American political consultant

Phyllis Kaminsky (born 1936/1937) is an American public relations and political consultant. She served as press secretary for the national security adviser, Richard V. Allen, before working as a press liaison to the National Security Council and as the director of the office of public liaison for the United States Information Agency. She was the first American to work as director of the United Nations Information Center Washington.

== Early life ==
Kaminsky was born in 1936 or 1937 in Montreal, Quebec and raised in Long Island City, New York City. She received a bachelors of arts degree from the University of Michigan and attended graduate school at Columbia University. She is married to Samuel Kaminsky, a lawyer in Johnstown, Pennsylvania. The couple have one son, Glenn, and she has one son, David, from a previous marriage.

== Career ==
Kaminsky worked for mayor John Lindsay as a liaison to the consular corps and was in public relations for the Société des bains de mer de Monaco, a company that runs casinos, hotels, and night clubs. In January 1980, she created the Jerusalem Women's Seminar with Elaine Dubow. She worked as the deputy director of communications for the Reagan-Bush Committee in Arlington, Virginia, for the 1980 presidential campaign. Following the election, she served as press secretary for national security adviser, Richard V. Allen, during the presidential transition. She joined the International Communication Agency in February 1981 as a special assistant to the associate director for programs, before being assigned as a press liaison to the National Security Council in 1981. Later in the same year, Kaminsky became the director of the office of public liaison for the United States Information Agency. She was a spokeswoman for Voice of America, a government-owned radio station, between 1982 and 1983.

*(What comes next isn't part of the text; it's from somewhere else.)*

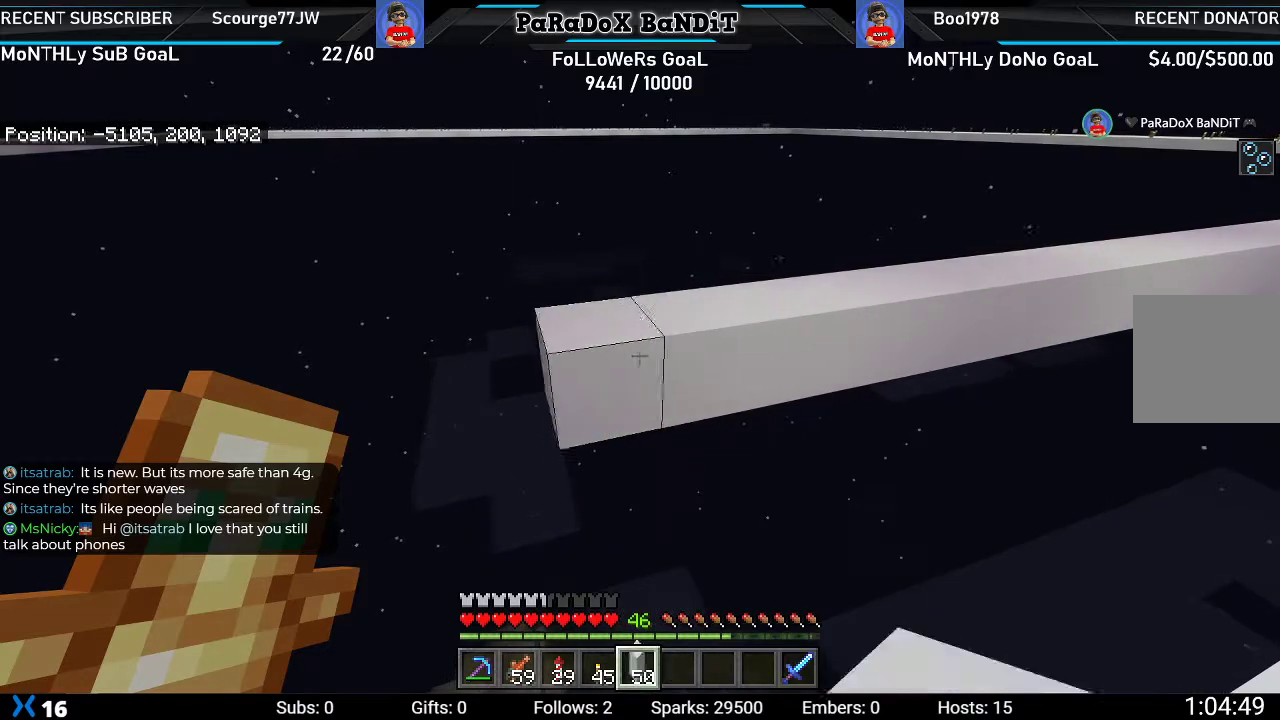
{"buttons": ["L2"], "left_stick": "down-left", "right_stick": "center", "events": []}
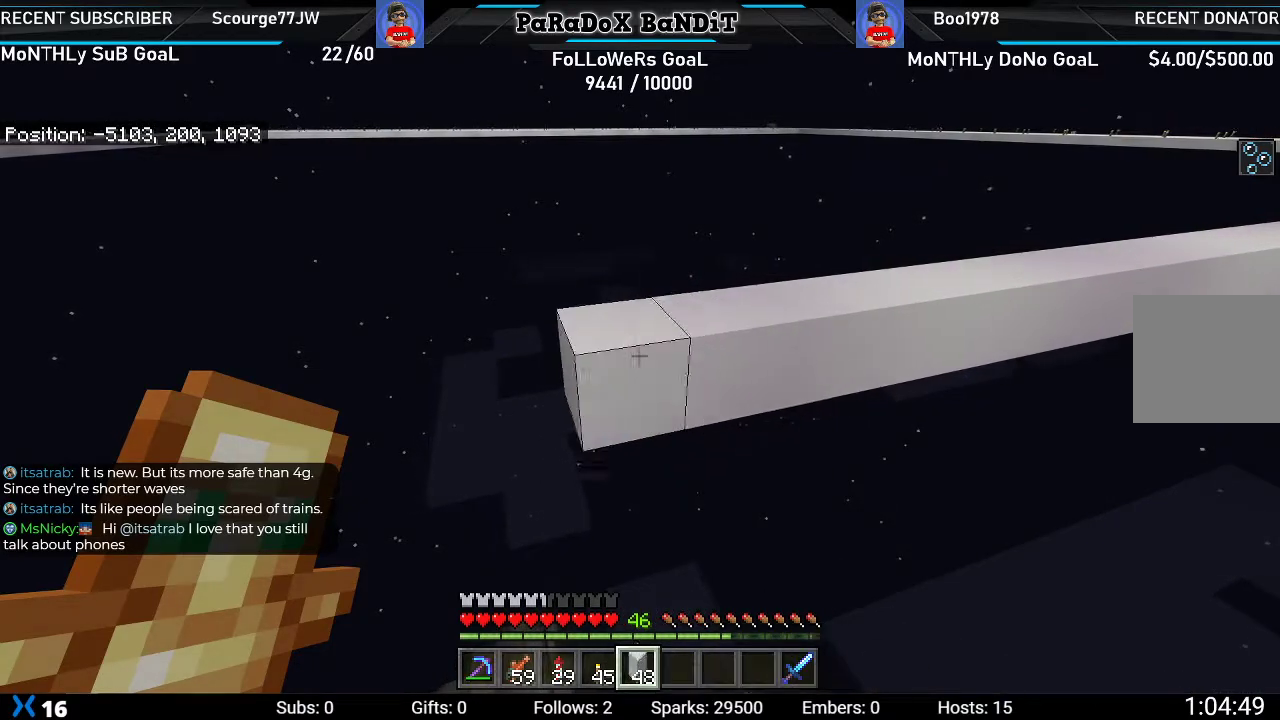
{"buttons": ["L2"], "left_stick": "down-left", "right_stick": "center", "events": []}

In May 1983, she was appointed to replace Marcel Tamayo as director of the United Nations Information Center Washington. She was the first American to hold this position. In this role, she helped to promote the United Nations to the U.S. presidential administration and Congress. She worked on the United Nations Decade for Women conference in Nairobi, Kenya, in 1985. She criticized the stance of the World Conference on Women, 1975 to denounce Zionism, which culminated in United Nations General Assembly Resolution 3379. She held this position until 1988.

She was the president and chief executive of the KRV International Group. In 1989, she founded the private consulting company Kaminsky Associates, where she worked primarily with Lockheed Martin and General Dynamics. She was appointed to the board of directors of Select Appointments (Holdings) PLC, the only woman and American to hold the position. She served as a U.S. delegate to the Human Rights Commission. She was appointed to the Commission for the Preservation of America's Heritage Abroad by both President Bill Clinton and President George W. Bush. She was a member of the National Council for the Humanities, having been appointed by President Donald Trump in 2019.

== Personal life ==
She is a self-described Reaganite. Her papers are held by the Ronald Reagan Presidential Library.